As reported previously in BiometricUpdate.com, the FBI recently made facial recognition tools available to local law enforcement agencies across the United States as a part of a limited pilot project, with the intention of implementing the system nationwide in 2014.

According to the report in Nextgov, DHS and FBI biometric databases must be compatible. Edgell also believes iris recognition is a logical extension of existing identification programs. The FBI’s traditional fingerprinting system is transforming into a $1 billion multi-modal repository, called the Next Generation Identification program.

The FBI’s Next Generation Identification program will be designed to advance the integration strategies and indexing of additional biometric data that will provide the framework for a future multi-modal system.

DHS collects approximately 300,000 fingerprints per day and stores them in DHS biometric databases, which are also interconnected with those of the state and local law enforcement.

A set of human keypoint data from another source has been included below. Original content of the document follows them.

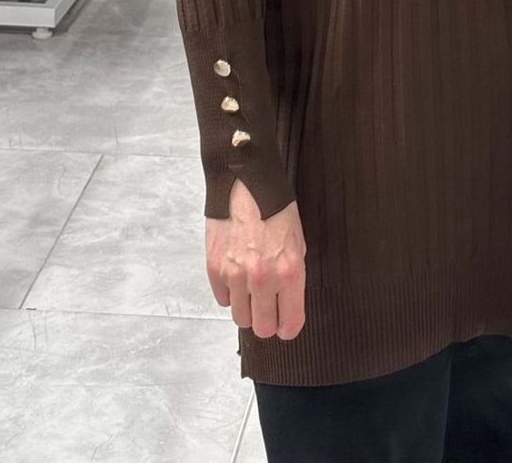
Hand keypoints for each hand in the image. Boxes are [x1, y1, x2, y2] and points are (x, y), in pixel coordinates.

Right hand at [204, 179, 306, 340]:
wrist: (246, 183)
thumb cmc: (276, 209)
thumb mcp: (297, 243)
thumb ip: (291, 278)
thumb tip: (285, 306)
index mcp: (288, 272)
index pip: (289, 323)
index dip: (288, 328)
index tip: (286, 325)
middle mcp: (261, 278)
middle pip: (261, 328)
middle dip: (267, 321)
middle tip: (268, 309)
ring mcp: (234, 274)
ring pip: (240, 317)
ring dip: (247, 308)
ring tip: (251, 288)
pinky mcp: (214, 268)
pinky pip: (222, 298)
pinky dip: (229, 292)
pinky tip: (236, 275)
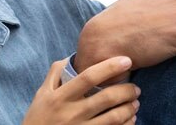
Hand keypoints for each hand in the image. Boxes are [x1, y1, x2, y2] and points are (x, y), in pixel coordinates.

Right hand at [23, 57, 139, 124]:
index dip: (110, 67)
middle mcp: (71, 113)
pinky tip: (130, 119)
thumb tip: (72, 56)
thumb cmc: (39, 117)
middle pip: (106, 98)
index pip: (88, 77)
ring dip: (129, 108)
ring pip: (114, 118)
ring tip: (135, 102)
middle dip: (126, 90)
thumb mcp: (41, 94)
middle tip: (136, 87)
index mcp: (60, 97)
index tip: (126, 60)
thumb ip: (55, 73)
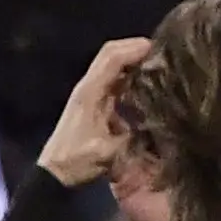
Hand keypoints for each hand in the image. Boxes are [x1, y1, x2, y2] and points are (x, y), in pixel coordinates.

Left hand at [35, 38, 152, 187]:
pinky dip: (131, 76)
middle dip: (136, 48)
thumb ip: (134, 140)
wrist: (54, 173)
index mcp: (90, 93)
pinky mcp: (95, 103)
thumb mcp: (108, 153)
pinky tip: (148, 85)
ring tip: (161, 65)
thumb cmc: (77, 161)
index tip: (160, 48)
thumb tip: (164, 129)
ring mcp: (91, 94)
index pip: (112, 59)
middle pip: (111, 55)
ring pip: (113, 66)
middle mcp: (89, 87)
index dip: (135, 49)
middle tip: (165, 52)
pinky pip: (115, 81)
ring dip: (134, 60)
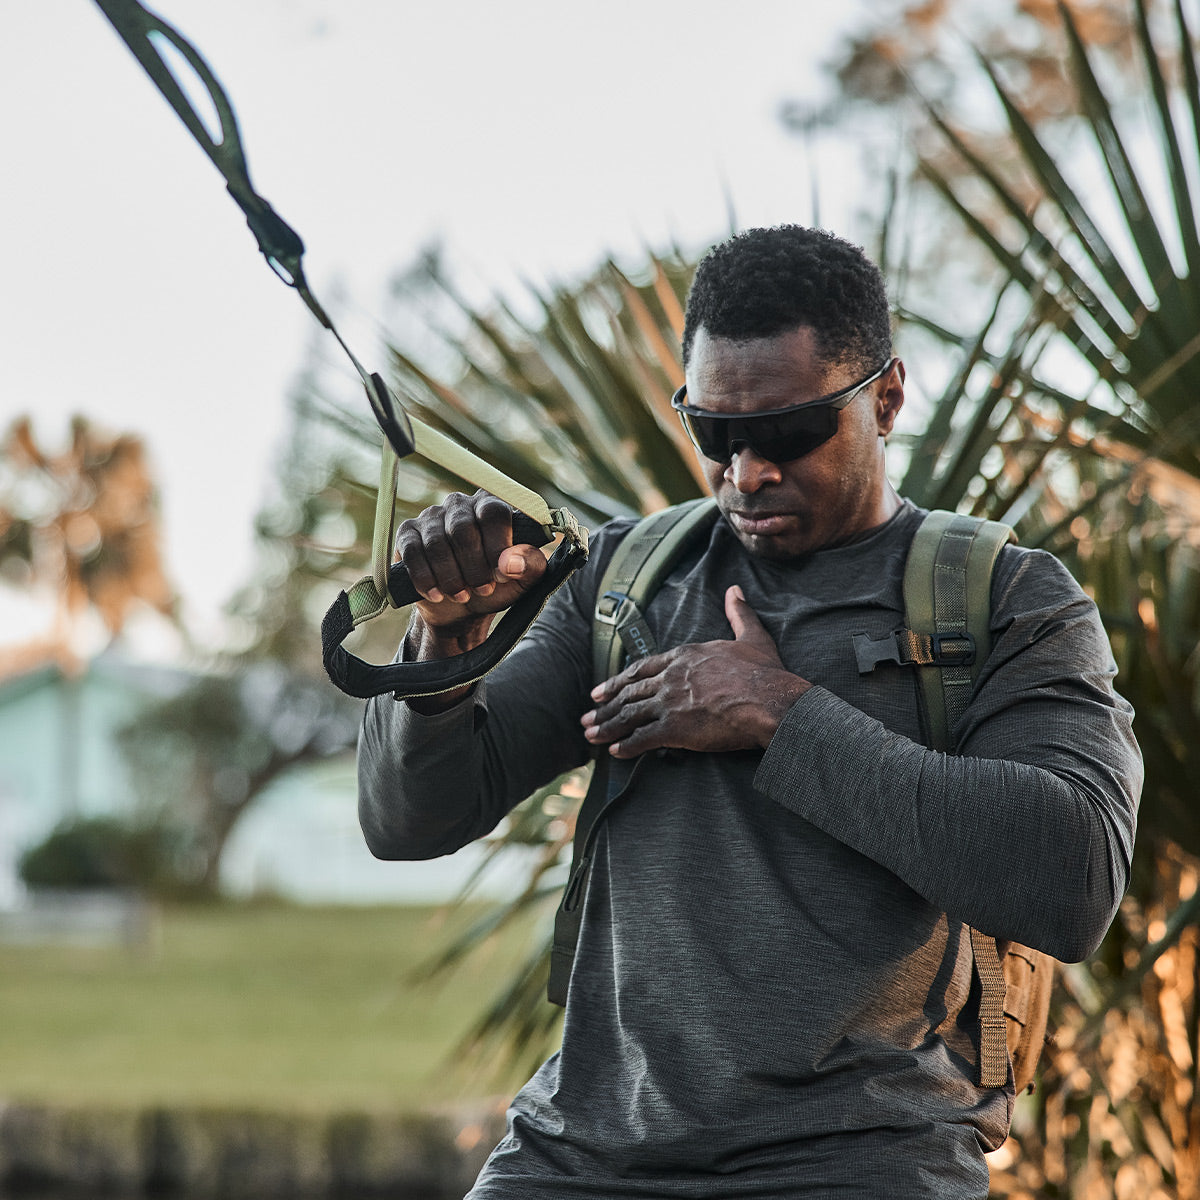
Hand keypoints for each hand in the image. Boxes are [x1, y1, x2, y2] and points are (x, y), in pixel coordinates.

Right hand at [395, 490, 547, 653]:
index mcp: (492, 506)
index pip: (493, 513)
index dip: (497, 545)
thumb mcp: (522, 579)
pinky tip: (437, 594)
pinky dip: (425, 578)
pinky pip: (412, 552)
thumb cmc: (495, 586)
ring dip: (451, 577)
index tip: (500, 575)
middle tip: (482, 589)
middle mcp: (460, 504)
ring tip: (462, 595)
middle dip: (473, 567)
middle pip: (462, 529)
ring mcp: (431, 516)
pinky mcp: (407, 534)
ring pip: (436, 543)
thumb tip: (511, 561)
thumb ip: (530, 564)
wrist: (460, 609)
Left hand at [581, 585, 809, 757]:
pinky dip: (627, 746)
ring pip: (629, 715)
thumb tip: (735, 590)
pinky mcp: (675, 728)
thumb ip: (739, 614)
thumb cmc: (764, 672)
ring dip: (608, 727)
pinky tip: (615, 753)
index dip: (619, 680)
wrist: (770, 700)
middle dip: (606, 705)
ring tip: (591, 736)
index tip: (602, 689)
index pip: (642, 668)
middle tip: (587, 715)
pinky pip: (643, 738)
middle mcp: (670, 678)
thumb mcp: (752, 636)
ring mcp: (669, 703)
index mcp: (684, 657)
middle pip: (629, 693)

Through a program called Secure Communities, immigration authorities cross-check foreigners’ prints against prints from booked individuals.

FBI officials say that Secure Communities is managed by DHS and the only irises saved in the FBI’s system come from those who have had run-ins with the law.

“Secure Communities is a Homeland Security Department program,” Edgell said in an interview with Nextgov. “I think it is a way we can begin to build upon what we’re doing.”